Socialist Review, January 1994

Sabby Sagall

Reviews
Film

Song of betrayal

From Socialist Review, No. 171, January 1994.
Copyright © Socialist Review.
Copied with thanks from the Socialist Review Archive.
Marked up by Einde O’Callaghan for ETOL.

Farewell my concubine
Dir: Chen Kaige

This is a film on a grand scale. It is the story of two actors from the Peking Opera, one homosexual, one heterosexual, and a prostitute, whose enmeshed lives reflect the dramatic changes in 20th century China. History is powerfully narrated through the lives of individuals.

In the 1920s the nationalist government under Chiang Kai-Shek ruled only the south, unable to impose its will on the warlords who controlled much of the country including Peking.

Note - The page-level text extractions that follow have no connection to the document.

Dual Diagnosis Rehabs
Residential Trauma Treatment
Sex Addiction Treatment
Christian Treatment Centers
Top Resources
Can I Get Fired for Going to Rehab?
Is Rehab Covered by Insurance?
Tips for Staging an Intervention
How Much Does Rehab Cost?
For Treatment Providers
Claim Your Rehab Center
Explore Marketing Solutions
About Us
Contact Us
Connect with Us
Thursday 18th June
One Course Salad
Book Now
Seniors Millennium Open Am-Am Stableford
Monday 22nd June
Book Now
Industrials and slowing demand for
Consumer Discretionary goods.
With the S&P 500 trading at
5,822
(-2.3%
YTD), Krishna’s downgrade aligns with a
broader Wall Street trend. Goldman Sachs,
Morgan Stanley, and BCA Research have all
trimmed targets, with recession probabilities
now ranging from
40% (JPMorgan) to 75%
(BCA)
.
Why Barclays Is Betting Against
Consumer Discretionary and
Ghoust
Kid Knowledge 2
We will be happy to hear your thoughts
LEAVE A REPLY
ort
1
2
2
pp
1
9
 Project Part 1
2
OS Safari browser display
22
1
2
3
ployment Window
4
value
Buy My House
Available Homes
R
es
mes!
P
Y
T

Life and politics were unstable, but there was one anchor: the opera. Wealthy and poor alike could take comfort from it and its stars were heroes.

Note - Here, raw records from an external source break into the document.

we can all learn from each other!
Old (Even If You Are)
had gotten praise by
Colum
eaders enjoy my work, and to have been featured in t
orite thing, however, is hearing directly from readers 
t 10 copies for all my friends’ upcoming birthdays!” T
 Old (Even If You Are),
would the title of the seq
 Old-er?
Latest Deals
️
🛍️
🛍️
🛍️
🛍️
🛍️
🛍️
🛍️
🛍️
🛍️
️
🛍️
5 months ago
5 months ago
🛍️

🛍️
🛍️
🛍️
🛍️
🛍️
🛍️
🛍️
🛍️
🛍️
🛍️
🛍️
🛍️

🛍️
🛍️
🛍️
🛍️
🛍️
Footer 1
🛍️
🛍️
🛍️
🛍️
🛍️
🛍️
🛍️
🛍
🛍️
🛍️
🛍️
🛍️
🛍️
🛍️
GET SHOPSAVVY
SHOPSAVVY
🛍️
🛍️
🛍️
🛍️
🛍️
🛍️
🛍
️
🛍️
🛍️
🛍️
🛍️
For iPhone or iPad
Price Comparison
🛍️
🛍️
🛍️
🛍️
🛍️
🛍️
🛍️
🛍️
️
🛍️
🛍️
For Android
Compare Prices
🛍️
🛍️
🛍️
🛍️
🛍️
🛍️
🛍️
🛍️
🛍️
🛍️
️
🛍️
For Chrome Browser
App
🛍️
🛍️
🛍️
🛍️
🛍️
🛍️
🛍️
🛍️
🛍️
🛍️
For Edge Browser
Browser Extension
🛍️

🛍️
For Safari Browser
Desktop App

The film traces the lives of Xiaolou and Dieyi from 1925 when they meet as apprentices struggling with the tough discipline of the Peking Opera school. Actors specialise for life in certain roles, so because of Dieyi’s ‘feminine’ looks he takes on female roles, while Xiaolou’s strength gears him for military parts. They study an opera, Farewell my Concubine, the story of a king about to suffer defeat. He begs his concubine to flee, but she kills herself with a sword as the enemy closes in.

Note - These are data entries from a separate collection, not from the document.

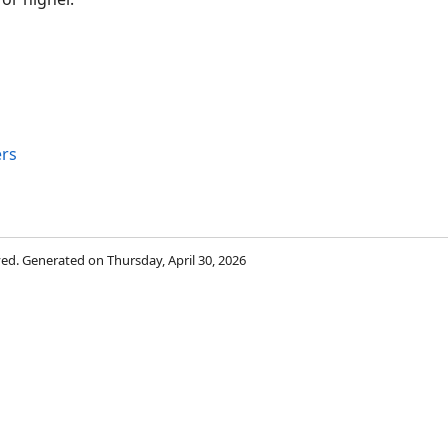
rs
rved. Generated on Thursday, April 30, 2026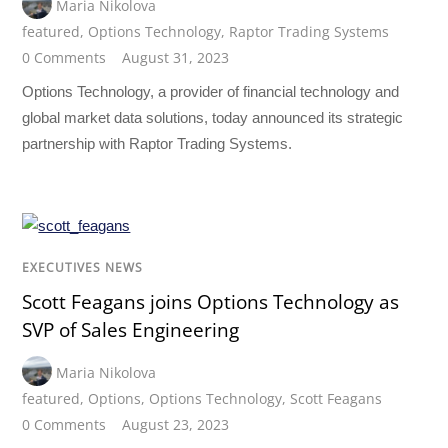
Maria Nikolova
featured
,
Options Technology
,
Raptor Trading Systems
0 Comments
August 31, 2023
Options Technology, a provider of financial technology and
global market data solutions, today announced its strategic
partnership with Raptor Trading Systems.
EXECUTIVES NEWS
Scott Feagans joins Options Technology as
SVP of Sales Engineering
Maria Nikolova
featured
,
Options
,
Options Technology
,
Scott Feagans
0 Comments
August 23, 2023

By the time of the Japanese invasion in 1937 Dieyi loves Xiaolou deeply, but the latter marries a high class prostitute, Juxian. When Japanese troops enter Peking, there is widespread anti-Japanese sentiment and many arrests, including Xiaolou, who is eventually released when Dieyi performs to secure his freedom. But he condemns Dieyi for capitulating. When in 1945 the defeated Japanese are ousted and the nationalists take over, the two actors join in the celebrations but Dieyi is tried as a traitor. His eventual release is because a high ranking officer wants to hear him sing, ironically since his acceptance of an invitation to perform for the Japanese was his original crime.

The film’s story continues through the twists and turns of life after Mao’s revolution in 1949, through the Cultural Revolution of 1966 to the late 1970s with the death of Mao and the trial of the ‘Gang of Four’. The story is one of coming to terms with change and of betrayal. During the Cultural Revolution, the two men denounce one another, and Xiaolou betrays Juxian with devastating consequences.

Dieyi’s character embodies the view of art as self contained, cut off from the wider social struggle, so the distinction between art and life for him is often blurred. The film seems to imply that art has a responsibility to fulfil a political role. But art can fail to develop or to relate to new historical conditions, simply reproducing traditional forms as a young Maoist accuses the Peking Opera of doing.

The film is visually sumptuous, powerfully evoking the different worlds of modern China.